The first moderately close-up photograph of Phobos was obtained on revolution 31. Page 100 shows a Polaroid photo of the video-monitor image of Phobos on revolution 31, received on November 30, 1971. The image is much too indistinct to make any conclusions whatever.
Late that same night, Dr. Joseph Veverka, of Cornell, another former student of mine, and I worked into the small hours of the morning at the Image Processing Laboratory of JPL to bring out–by computer contrast-enhancement techniques–all of the detail present in the image. The result is shown on page 102. The shape is irregular. Are those blotches craters?
Our computer-enhanced photograph was constructed on the computer’s video monitor, line by line, from top to bottom. As the apparent large crater at the top gradually emerged, we saw a single bright spot at its center; for just a moment, I had the sense that we were seeing a star through an enormous hole in Phobos–or, even more chilling, that we were seeing an artificial light.
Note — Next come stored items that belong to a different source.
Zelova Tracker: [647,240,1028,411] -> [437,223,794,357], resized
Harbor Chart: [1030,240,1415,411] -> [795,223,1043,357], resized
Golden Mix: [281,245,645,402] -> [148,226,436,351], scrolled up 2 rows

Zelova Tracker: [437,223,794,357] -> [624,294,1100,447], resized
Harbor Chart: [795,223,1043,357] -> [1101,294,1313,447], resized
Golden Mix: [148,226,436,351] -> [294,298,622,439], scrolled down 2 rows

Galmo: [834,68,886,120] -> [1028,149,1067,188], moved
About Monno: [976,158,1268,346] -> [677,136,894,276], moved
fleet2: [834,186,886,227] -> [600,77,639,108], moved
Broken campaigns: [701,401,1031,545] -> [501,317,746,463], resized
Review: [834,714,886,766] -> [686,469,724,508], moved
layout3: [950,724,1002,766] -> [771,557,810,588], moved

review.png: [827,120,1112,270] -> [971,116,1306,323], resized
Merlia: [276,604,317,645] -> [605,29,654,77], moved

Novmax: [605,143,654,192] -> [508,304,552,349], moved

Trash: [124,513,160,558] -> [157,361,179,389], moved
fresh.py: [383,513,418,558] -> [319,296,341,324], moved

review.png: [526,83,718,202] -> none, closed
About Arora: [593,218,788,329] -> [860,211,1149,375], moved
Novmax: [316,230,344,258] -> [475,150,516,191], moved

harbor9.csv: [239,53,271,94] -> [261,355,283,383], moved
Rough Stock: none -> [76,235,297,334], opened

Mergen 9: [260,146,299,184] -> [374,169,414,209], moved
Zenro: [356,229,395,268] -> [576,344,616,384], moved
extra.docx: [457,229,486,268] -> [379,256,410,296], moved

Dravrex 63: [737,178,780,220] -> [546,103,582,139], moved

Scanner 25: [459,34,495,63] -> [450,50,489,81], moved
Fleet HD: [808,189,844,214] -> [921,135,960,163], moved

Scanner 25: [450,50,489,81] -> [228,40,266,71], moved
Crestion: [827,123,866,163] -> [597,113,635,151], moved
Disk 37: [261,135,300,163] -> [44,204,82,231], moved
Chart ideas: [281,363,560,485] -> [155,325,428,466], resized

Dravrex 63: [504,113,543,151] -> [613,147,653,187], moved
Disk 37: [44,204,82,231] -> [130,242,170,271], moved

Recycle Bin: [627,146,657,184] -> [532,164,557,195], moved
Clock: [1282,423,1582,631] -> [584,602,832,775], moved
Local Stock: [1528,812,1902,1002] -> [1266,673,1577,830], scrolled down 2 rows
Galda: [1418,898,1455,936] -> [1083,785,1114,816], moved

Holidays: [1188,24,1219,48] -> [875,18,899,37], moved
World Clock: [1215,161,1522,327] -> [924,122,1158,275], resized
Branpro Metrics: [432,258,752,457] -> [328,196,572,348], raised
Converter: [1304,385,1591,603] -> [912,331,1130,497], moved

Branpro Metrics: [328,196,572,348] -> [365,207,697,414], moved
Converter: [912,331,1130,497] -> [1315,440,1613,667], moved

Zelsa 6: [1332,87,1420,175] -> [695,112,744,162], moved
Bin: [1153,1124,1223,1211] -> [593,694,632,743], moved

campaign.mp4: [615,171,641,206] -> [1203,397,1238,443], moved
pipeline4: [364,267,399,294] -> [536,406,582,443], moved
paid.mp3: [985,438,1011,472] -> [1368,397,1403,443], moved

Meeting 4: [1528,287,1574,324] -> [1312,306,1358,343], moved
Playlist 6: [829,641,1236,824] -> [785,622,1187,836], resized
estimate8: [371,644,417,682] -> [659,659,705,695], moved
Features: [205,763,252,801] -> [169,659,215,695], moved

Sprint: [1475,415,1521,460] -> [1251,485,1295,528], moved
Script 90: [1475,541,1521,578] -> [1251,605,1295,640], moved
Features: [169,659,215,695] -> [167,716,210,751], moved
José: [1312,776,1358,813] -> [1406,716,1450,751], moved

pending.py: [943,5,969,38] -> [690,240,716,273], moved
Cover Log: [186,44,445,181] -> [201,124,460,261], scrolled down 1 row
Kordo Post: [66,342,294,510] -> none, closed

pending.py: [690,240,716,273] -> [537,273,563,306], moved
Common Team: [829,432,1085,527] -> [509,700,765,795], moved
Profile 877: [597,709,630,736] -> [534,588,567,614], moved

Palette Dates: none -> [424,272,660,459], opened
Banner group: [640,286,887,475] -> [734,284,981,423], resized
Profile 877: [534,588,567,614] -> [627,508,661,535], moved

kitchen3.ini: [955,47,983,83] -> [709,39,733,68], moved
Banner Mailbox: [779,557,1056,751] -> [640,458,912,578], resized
But when we requested the computer to remove all single-bit errors, the bright spot went away.
On revolution 34,
Mariner 9
and Phobos came within less than four thousand miles of each other, one of the closest approaches in the entire mission. Late on the night of the receipt of that picture, Veverka and I were again computerenhancing. Our results were like those seen on the accompanying page 103. I am not sure what an artificial satellite ten miles across looks like, but this does not seem to be it. Phobos looks not so much like an artificial satellite as a diseased potato. It is, in fact, very heavily cratered. For it to have accumulated so many craters in that part of the Solar System, it must be very old, probably billions of years old.
Phobos appears to be an entirely natural fragment of a larger rock severely battered by repeated collisions; holes have been dug, pieces have been chipped off. It looks a little like the hand axes, chipped along natural fracture planes, made by our Pleistocene ancestors. There is no sign of technology on it. Phobos is not an artificial satellite. When pictures of Deimos were computer contrast-enhanced, the same conclusion applied to it.
Phobos and Deimos are the first satellites of another planet to have been photographed close-up. They were also observed by the ultraviolet spectrometer and the infrared radiometer on board
Mariner 9
. We have been able to determine their sizes and shapes and something of their color. They are extremely dark objects–darker than the darkest material that is likely to be in the room in which you are sitting right now.